Non-ethnic dances are also part of the show.

    The stage shows take place in the afternoon and, after a short break, again in the early evening.  But nothing stays open very late in the fairgrounds and attendance is much smaller.  During the day, though, it can be difficult to move around on the main market lanes.  People are constantly stopping to examine goods or jamming up to watch the stage shows, putting their children on their shoulders to give them a better view.  This blocks the view of those behind them, of course, but other than that, in general the crowds are well-behaved.  Nobody is in a hurry, nobody pushes, and nobody tramples on the feet of others.

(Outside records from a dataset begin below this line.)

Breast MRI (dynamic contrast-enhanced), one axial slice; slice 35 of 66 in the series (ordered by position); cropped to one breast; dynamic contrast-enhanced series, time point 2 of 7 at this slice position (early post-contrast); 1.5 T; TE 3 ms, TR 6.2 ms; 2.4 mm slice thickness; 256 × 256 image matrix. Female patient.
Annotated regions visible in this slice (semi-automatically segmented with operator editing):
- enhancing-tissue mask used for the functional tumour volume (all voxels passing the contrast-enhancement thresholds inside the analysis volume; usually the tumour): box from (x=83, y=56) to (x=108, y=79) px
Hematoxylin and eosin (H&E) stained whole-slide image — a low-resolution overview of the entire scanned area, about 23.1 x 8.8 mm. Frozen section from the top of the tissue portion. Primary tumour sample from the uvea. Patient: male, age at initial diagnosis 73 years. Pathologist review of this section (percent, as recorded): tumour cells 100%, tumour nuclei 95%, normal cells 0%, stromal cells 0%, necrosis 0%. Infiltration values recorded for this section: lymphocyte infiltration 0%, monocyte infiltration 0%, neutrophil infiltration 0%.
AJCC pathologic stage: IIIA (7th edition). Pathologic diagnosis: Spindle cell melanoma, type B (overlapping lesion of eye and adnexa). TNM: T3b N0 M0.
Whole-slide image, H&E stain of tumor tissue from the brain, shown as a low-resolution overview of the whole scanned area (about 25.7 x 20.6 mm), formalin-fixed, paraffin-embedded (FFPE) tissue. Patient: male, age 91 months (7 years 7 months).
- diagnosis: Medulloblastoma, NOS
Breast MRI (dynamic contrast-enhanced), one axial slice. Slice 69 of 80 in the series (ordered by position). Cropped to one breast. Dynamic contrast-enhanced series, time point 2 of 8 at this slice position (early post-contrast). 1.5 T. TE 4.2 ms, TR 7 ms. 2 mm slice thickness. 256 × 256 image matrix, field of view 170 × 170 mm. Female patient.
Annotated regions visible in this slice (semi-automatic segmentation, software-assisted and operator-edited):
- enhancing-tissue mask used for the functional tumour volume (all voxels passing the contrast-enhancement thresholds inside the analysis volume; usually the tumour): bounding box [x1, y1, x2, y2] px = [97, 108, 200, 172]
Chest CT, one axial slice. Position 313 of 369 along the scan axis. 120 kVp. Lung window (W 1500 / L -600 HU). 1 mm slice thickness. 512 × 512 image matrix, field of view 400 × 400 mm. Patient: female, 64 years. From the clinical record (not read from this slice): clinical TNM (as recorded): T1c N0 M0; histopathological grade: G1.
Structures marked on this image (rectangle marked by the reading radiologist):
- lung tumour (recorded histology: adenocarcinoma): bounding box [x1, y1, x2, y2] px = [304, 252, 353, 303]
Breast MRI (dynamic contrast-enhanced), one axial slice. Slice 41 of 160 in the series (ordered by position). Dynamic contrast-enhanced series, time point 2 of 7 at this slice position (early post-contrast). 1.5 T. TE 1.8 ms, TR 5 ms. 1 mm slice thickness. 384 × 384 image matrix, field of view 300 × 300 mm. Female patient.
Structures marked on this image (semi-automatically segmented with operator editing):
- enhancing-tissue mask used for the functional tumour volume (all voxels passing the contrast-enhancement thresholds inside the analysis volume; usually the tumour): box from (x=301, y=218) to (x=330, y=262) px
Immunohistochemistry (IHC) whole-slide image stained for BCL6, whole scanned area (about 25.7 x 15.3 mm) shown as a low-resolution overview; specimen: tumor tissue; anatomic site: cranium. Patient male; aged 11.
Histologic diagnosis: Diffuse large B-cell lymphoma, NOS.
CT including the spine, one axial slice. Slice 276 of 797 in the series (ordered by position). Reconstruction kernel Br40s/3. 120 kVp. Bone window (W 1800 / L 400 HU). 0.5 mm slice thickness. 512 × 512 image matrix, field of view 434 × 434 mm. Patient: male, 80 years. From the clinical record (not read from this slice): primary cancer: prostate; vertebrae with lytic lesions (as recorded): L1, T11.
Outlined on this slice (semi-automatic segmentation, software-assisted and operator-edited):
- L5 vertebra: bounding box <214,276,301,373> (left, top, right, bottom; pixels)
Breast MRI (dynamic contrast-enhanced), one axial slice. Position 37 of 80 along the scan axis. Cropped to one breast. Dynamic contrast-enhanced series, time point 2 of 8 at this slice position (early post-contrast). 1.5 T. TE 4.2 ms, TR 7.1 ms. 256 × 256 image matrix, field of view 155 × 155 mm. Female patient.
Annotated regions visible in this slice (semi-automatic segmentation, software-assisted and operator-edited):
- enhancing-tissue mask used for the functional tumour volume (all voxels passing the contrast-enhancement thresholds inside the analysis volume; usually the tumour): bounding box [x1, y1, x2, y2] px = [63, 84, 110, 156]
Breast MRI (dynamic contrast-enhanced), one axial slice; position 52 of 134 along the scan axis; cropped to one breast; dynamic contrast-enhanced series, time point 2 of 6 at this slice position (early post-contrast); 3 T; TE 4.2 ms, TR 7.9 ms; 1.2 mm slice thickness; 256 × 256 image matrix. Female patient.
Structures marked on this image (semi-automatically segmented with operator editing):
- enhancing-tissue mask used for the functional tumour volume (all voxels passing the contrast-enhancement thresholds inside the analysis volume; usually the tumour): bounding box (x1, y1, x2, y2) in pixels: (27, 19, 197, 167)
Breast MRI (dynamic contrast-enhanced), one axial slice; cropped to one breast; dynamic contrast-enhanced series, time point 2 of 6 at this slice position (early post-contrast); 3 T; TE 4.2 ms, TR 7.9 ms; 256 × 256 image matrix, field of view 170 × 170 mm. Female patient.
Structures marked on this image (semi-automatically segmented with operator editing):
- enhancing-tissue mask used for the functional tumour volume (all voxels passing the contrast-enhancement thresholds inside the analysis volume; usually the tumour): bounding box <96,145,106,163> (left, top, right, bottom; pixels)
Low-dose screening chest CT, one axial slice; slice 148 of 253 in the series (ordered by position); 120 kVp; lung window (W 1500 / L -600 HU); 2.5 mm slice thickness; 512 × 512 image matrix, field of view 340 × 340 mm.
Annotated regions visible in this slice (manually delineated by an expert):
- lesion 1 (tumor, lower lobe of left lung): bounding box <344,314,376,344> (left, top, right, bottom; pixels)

Dali Bai troupe on stage at the Fair
    It’s no wonder, then, that the Third Month Fair grows in popularity every year.   The physical setting alone is one of Yunnan’s most splendid and the area is replete with genuine attractions that bring in tourists year-round.  The abundant presence of ethnic minorities in their best traditional clothing during the Fair sprinkles the crowds with color and accents the already exotic atmosphere of the event.  The array of goods on sale and the variety of both merchants and customers makes a day’s wandering through the fairgrounds one of continuous fascination.  And as a bonus, a visitor might just find that special herb or plant that will treat or cure a long-standing ailment.  That alone would make the trip worth it.